*Task goal:* Copy the lines starting at the beginning of the records and ending at the line containing "state / province: El Petén", replacing "collection date" with "date collected" and leaving everything else unchanged. Don't include the pictures.

*Items from a data source:*
* Start *
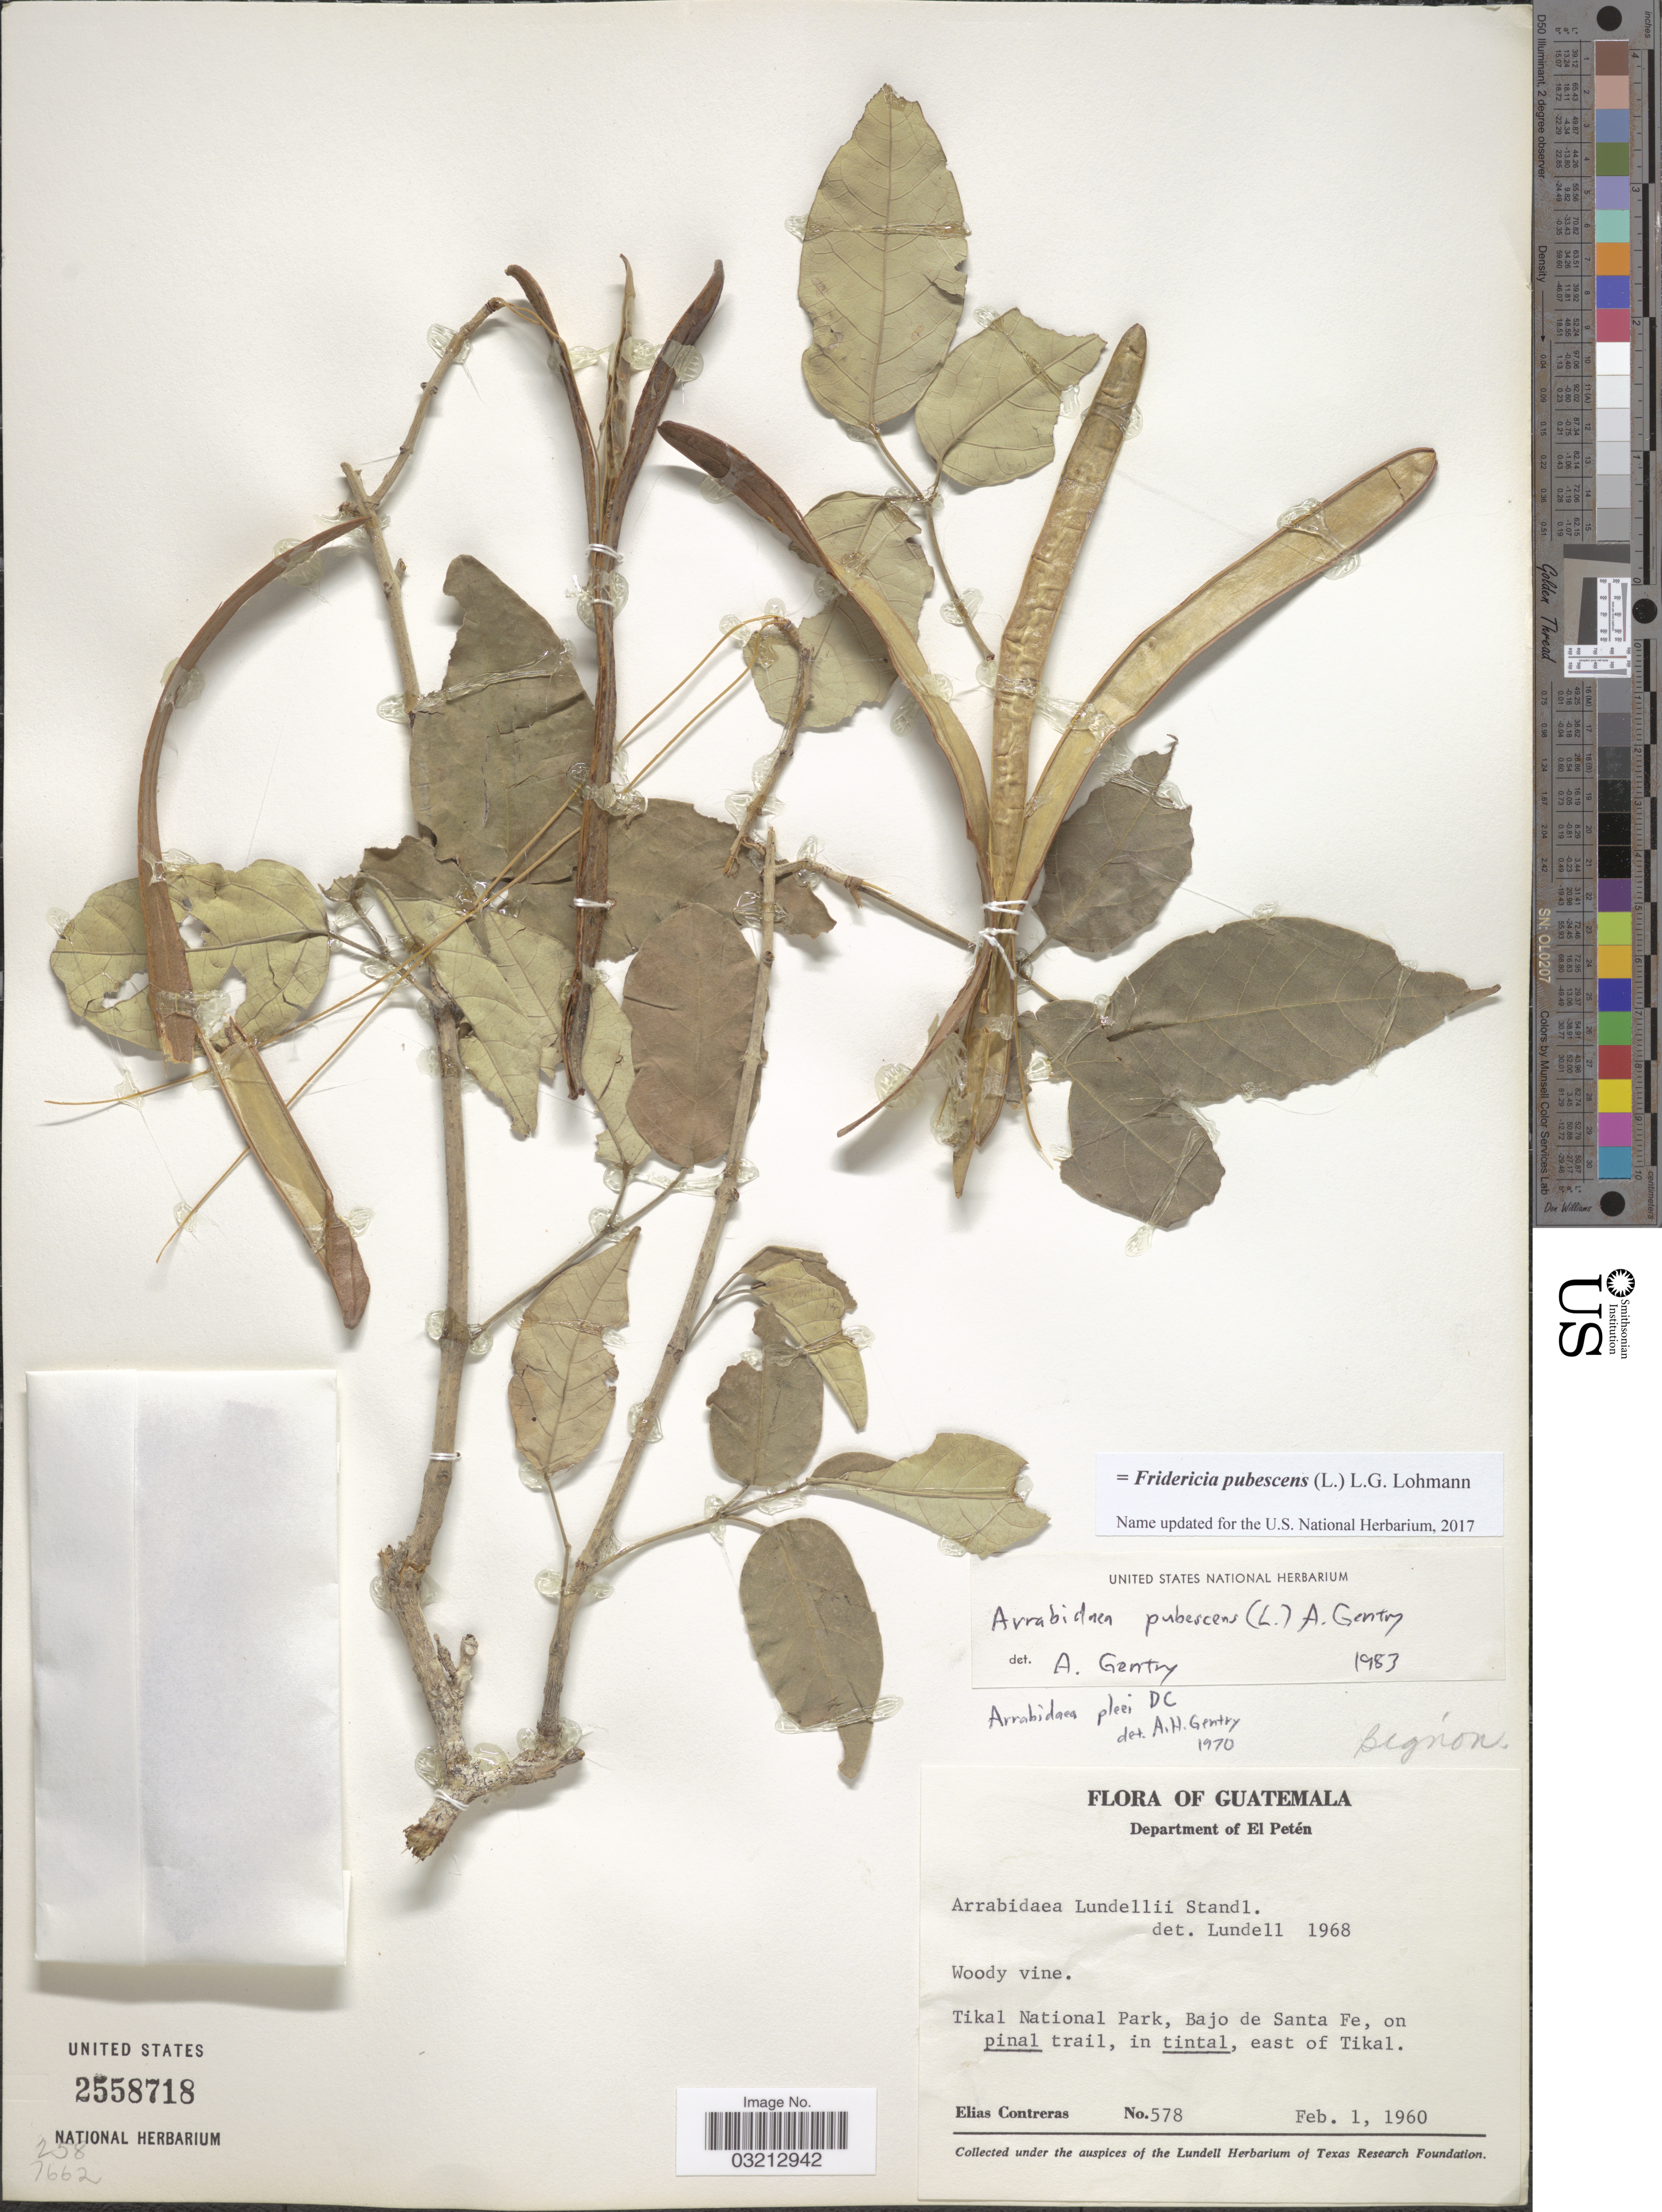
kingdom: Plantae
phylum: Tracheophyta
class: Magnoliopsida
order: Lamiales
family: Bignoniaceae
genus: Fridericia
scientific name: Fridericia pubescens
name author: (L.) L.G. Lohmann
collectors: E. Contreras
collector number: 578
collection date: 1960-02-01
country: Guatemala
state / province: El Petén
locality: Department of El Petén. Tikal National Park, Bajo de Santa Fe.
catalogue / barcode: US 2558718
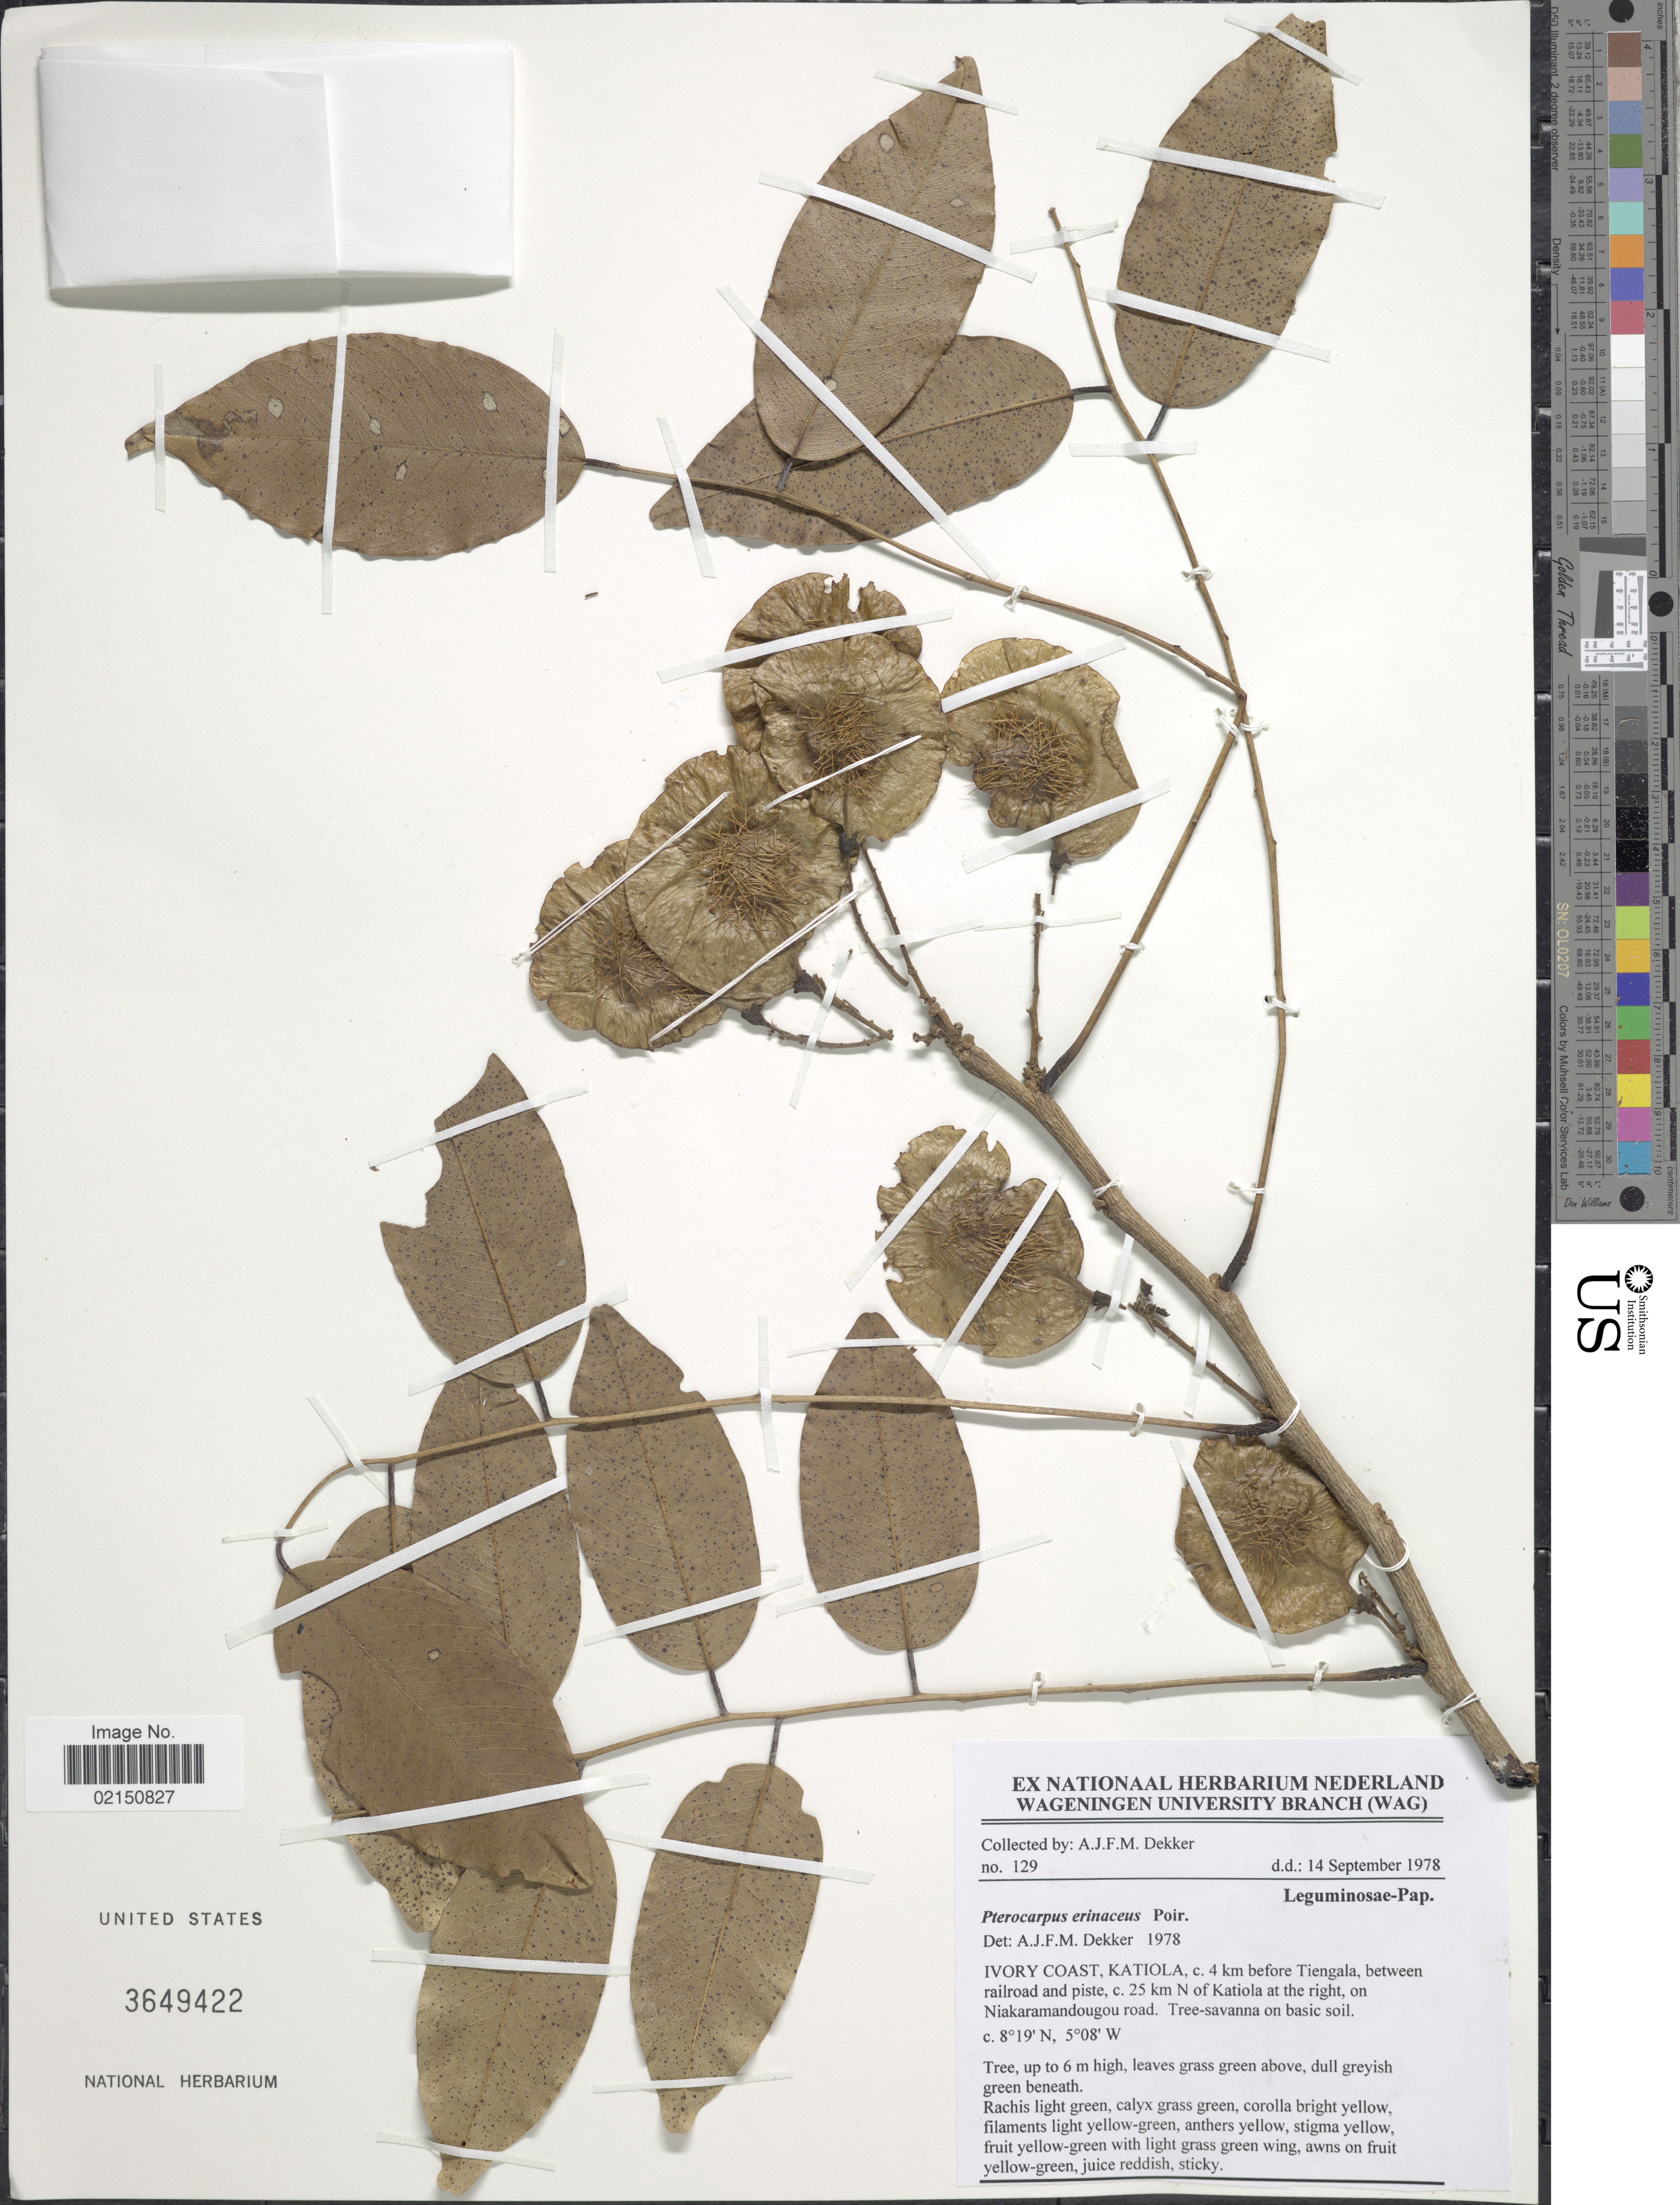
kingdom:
* End *
*Answer below:*
kingdom: Plantae
phylum: Tracheophyta
class: Magnoliopsida
order: Lamiales
family: Bignoniaceae
genus: Fridericia
scientific name: Fridericia pubescens
name author: (L.) L.G. Lohmann
collectors: E. Contreras
collector number: 578
date collected: 1960-02-01
country: Guatemala
state / province: El Petén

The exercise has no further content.